On accède ainsi au cœur même de la tragédie: la quête d’une vérité insaisissable mais partout
présente dans la pièce, symbolisée par le jeune page; la nostalgie d’une enfance perdue où le
beau et le lumineux paraissent plus essentiels que le bien et la tranquillité. Certes, on peut ne
voir dans la révolte d’Antigone qu’une résistance contre toute forme d’oppression, contre les
lois absurdes et indispensables édictées par des hommes pour construire des cités heureuses,
et l’affirmation d’une liberté individuelle contre le destin collectif. Si elle n’était que cela, la
lutte d’Antigone serait vaine. Elle déboucherait au bout du compte sur ce qu’elle refuse même
d’entendre, le bonheur, parce qu’il est chargé de toutes les compromissions dont la première
est l’acceptation de vivre et de vieillir. L’absence de transcendance dans la pièce d’Anouilh
rend la quête d’Antigone encore plus désespérée. Elle n’a même plus recours à l’amour contre
la haine. Elle réclame simplement «tout et tout de suite» comme une justice parce qu’elle ne
croit en définitive qu’à l’éternité du présent, refusant un passé chargé de meurtres et
d’incestes et un avenir promis au charlatanisme de la philosophie, du stoïcisme à la Créon par
exemple.

Finalement, le sacrilège, aux yeux de Créon, consiste moins à braver une loi qu’à vouloir soi-
même dégager l’itinéraire de son propre malheur, et y trouver sa dignité en se donnant
l’illusion suprême de la liberté. Pour Antigone, vivre consiste à «dire non», et à ne pas vouloir
comprendre, pour échapper définitivement aux sophismes qui justifieraient un bonheur à la
petite semaine. Jusqu’au bout, bien qu’elle ait reconnu reconnu l’inanité de ses actes,
Antigone, en définitive bourrelée de doutes, obéira à sa nécessité intérieure en se donnant
elle-même la mort. Dans leur dialogue de sourds, Créon lui reproche cette retraite désespérée
et élitiste. Pour le commun des mortels (Hémon, Ismène, Eurydice, le peuple), il faut des
repères et quelqu’un qui se retrousse les manches pour conduire le troupeau. Comme Sisyphe
remontant son rocher, Créon va présider le Conseil. Pour lui comme pour Antigone, au bout
du compte, la solitude. Dans la pièce, le dérisoire mot de la fin semble revenir aux gardes qui
abattent leurs atouts: «Eux, tout ça, cela leur est égal; c’est pas leurs oignons.»
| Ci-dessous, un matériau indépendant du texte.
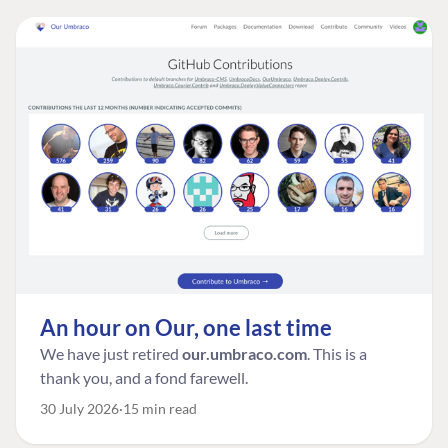
An hour on Our, one last time
We have just retired
our.umbraco.com
. This is a
thank you, and a fond farewell.
30 July 2026
15 min read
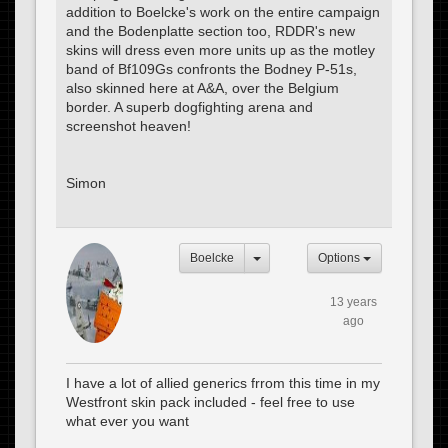
addition to Boelcke's work on the entire campaign
and the Bodenplatte section too, RDDR's new
skins will dress even more units up as the motley
band of Bf109Gs confronts the Bodney P-51s,
also skinned here at A&A, over the Belgium
border. A superb dogfighting arena and
screenshot heaven!
Simon
Boelcke
Options
13 years
ago
I have a lot of allied generics frrom this time in my
Westfront skin pack included - feel free to use
what ever you want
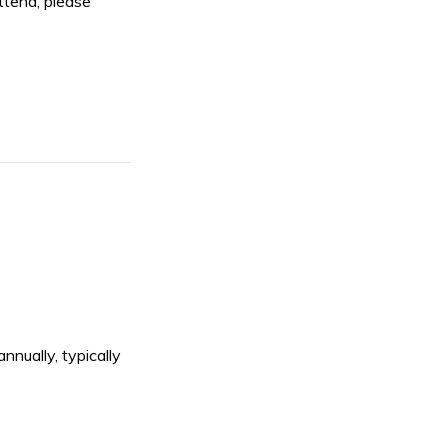
ttend, please
nnually, typically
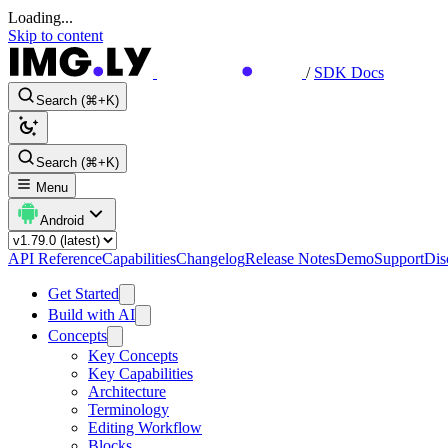
Loading...
Skip to content
/
SDK Docs
Search (⌘+K)
Search (⌘+K)
Menu
Android
API Reference
Capabilities
Changelog
Release Notes
Demo
Support
Dis
Get Started
Build with AI
Concepts
Key Concepts
Key Capabilities
Architecture
Terminology
Editing Workflow
Blocks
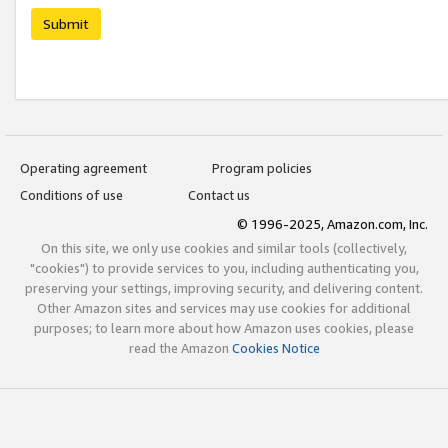
Submit
Operating agreement
Program policies
Conditions of use
Contact us
© 1996-2025, Amazon.com, Inc.
On this site, we only use cookies and similar tools (collectively,
"cookies") to provide services to you, including authenticating you,
preserving your settings, improving security, and delivering content.
Other Amazon sites and services may use cookies for additional
purposes; to learn more about how Amazon uses cookies, please
read the Amazon
Cookies Notice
Cette pièce qui n’est finalement qu’une longue conversation pourrait se lire aussi comme une
tragédie où le langage jouerait le rôle de fatum. Puisque toute transcendance est ici
délibérément niée, c’est la rhétorique seule qui anime le débat, somme toute byzantin, entre
l’homme d’État qui cherche des compromis et l’adolescente têtue qui ne sait que dire non, et
qui meurt d’une querelle de mots, en butant sur le seul qui ne soit pas de son vocabulaire:
«bonheur». Dans ce contexte, il n’est pas innocent que la dernière action d’Antigone soit une
tentative d’écriture: elle dicte un billet pour Hémon, qu’elle rature en demandant au garde
devenu scribe de rayer «Je ne sais plus pourquoi je meurs» et d’écrire à la place «Pardon, je
t’aime», abandonnant ainsi toute prétention à la rhétorique, renonçant à expliquer («Raye tout
cela, il vaut mieux que personne ne sache»), pour utiliser délibérément les mots les plus usés,
sinon les plus vides. Puis la marionnette n’a plus qu’à se pendre à ses propres fils.